The full text of the letter to Benneker again exposes the ambiguities of the day:
SIR,
-- I thank you sincerely for your letter of the 19th instant and for the Almanac it contained. No body wishes more than I do to see such proofs as you exhibit, that nature has given to our black brethren, talents equal to those of the other colors of men, and that the appearance of a want of them is owing merely to the degraded condition of their existence, both in Africa & America. I can add with truth, that no body wishes more ardently to see a good system commenced for raising the condition both of their body & mind to what it ought to be, as fast as the imbecility of their present existence, and other circumstances which cannot be neglected, will admit.
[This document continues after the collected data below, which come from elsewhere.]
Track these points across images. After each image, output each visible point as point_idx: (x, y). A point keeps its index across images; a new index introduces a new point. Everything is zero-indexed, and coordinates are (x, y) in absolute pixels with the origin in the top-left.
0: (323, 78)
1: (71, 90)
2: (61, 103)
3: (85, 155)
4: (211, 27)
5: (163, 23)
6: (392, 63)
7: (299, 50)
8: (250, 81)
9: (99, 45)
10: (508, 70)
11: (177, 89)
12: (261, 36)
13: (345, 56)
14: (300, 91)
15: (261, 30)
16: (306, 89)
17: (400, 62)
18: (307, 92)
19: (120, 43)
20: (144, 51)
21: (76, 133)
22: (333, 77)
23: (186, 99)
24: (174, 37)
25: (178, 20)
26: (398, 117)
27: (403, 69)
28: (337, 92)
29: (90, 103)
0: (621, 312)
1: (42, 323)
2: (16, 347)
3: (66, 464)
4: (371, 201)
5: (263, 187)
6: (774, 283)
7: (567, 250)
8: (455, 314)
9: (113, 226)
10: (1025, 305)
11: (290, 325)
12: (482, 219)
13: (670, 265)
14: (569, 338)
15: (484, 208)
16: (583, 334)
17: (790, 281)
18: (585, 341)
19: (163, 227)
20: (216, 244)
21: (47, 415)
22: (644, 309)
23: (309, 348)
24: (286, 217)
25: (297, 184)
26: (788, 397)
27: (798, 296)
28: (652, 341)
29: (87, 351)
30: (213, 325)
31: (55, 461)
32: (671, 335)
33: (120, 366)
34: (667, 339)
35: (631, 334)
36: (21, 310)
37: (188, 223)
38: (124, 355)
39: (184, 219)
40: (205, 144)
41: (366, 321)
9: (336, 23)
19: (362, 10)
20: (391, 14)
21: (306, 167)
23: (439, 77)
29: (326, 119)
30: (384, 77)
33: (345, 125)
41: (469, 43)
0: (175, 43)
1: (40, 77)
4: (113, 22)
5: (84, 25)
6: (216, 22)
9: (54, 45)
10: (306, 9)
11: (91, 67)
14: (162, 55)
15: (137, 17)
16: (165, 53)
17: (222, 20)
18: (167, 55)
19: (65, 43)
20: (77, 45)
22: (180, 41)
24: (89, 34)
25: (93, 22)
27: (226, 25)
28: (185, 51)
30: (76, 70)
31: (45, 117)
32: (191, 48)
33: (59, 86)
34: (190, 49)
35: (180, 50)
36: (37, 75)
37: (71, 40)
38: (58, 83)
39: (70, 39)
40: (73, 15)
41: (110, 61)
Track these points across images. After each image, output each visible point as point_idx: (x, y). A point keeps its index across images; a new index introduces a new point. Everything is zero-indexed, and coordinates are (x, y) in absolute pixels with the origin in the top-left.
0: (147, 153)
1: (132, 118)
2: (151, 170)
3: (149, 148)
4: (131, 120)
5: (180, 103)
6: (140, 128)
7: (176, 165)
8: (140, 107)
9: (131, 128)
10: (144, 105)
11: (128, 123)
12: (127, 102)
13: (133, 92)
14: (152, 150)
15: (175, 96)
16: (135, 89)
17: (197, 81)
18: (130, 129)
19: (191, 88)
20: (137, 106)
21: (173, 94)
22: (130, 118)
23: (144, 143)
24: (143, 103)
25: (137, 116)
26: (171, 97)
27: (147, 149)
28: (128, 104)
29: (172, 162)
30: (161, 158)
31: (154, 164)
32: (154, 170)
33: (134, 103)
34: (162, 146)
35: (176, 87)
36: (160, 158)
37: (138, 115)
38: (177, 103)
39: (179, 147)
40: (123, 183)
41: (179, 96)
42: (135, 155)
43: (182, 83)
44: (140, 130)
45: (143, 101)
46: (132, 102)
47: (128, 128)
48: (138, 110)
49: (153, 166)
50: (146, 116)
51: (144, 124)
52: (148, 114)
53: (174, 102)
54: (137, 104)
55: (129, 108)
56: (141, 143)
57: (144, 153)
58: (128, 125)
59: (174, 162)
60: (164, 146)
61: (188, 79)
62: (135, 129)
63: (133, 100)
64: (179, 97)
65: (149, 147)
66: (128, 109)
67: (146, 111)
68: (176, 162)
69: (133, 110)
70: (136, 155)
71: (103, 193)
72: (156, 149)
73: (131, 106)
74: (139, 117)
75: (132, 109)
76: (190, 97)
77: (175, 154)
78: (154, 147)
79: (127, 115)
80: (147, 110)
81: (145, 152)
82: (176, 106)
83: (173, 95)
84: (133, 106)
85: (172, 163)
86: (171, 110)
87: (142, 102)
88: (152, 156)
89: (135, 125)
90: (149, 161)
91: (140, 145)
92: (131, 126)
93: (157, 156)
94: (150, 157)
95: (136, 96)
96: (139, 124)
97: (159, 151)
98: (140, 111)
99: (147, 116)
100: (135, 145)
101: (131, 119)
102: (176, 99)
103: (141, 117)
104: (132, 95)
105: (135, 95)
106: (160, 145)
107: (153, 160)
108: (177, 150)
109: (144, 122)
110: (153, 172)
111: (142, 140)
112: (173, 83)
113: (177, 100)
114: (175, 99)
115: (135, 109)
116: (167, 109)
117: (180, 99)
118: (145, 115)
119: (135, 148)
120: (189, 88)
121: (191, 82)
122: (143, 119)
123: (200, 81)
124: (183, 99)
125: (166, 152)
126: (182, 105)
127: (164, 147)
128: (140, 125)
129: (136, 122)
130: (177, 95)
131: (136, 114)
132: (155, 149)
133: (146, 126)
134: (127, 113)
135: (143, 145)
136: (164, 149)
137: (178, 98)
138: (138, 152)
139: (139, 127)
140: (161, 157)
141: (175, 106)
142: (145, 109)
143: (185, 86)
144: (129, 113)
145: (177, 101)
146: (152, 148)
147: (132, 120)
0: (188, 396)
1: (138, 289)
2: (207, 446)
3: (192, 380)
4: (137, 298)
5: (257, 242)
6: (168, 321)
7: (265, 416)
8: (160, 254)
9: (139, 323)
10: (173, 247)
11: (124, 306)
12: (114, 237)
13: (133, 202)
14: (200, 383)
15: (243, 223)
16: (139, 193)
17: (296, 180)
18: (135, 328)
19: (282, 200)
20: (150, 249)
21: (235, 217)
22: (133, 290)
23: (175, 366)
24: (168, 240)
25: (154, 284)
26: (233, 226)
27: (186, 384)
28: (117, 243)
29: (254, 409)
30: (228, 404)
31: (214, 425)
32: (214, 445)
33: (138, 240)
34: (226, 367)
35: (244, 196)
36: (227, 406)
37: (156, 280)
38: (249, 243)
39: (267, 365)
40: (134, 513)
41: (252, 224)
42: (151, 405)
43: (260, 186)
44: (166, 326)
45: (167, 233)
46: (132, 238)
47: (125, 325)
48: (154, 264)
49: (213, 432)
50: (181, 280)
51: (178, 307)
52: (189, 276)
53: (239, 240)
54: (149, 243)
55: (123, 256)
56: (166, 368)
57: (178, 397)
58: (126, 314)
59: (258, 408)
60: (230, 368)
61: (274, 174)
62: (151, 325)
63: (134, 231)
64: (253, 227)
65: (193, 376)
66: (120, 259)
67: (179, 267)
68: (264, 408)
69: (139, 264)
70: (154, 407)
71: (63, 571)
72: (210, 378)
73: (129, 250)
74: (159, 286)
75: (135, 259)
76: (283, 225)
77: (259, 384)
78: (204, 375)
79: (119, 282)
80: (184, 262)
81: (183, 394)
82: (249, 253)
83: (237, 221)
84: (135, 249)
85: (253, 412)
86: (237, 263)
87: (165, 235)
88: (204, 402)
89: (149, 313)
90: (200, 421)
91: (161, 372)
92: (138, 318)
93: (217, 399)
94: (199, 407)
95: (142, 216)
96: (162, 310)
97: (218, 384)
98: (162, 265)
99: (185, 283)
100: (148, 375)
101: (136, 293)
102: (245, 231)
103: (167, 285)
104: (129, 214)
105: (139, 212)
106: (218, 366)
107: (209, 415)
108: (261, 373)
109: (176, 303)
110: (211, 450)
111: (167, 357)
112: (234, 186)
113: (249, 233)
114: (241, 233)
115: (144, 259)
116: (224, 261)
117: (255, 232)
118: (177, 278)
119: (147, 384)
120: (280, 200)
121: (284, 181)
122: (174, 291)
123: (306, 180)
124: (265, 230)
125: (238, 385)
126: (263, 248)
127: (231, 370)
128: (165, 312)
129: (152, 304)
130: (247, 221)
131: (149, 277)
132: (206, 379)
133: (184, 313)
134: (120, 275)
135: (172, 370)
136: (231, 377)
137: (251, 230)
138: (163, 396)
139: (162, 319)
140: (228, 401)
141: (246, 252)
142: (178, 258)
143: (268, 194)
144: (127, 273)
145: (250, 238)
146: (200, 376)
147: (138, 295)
I have taken the liberty of sending your Almanac to Monsieur de Condorcet, Secretary of the Academy of Sciences at Paris, and member of the Philanthropic society, because I considered it as a document to which your whole colour had a right for their justification against the doubts which have been entertained of them. I am with great esteem, Sir
Jefferson wrote on the same day to Condorcet: 
I am happy to be able to inform you that we have now in the United States a negro, the son of a black man born in Africa, and of a black woman born in the United States, who is a very respectable Mathematician. I promised him to be employed under one of our chief directors in laying out the new federal city on the Patowmac, & in the intervals of his leisure, while on that work, he made an almanac for the next year, which he sent to me in his own handwriting, & which I inclose to you. I have seen very elegant solutions of Geometrical problems by him. Add to this that he is a very respectable member of society. He is a free man. I shall be delighted to see these instances of moral eminence so multiplied as to prove that the want of talent observed in them is merely the effect of their degraded condition, and not proceeding from any difference in the structure of the parts on which intellect depends. http://www.loc.gov/exhibits/treasures/trr031.html 




Jefferson’s utopianism was exemplified by his belief in abolition being forced through education, and education being the cornerstone of his resettlement proposal and even appears in the letter to Benneker. It is not surprising that his tombstone mentions his founding of the University of Virginia, and not his having been president. Though it is idle speculation, one would think that given Jefferson as a whole, he would not be unhappy to discover that he had been wrong. As for the Notes, they provided ample fodder for his political rivals. So much so that in 1789 Jefferson wrote to Samuel Brown: 

“O! That mine enemy would write a book! Has been a well known prayer against an enemy. I had written a book, and it has furnished matter of abuse for want of something better.”
(TJ to Dr. Samuel Brown, March 25, 1798).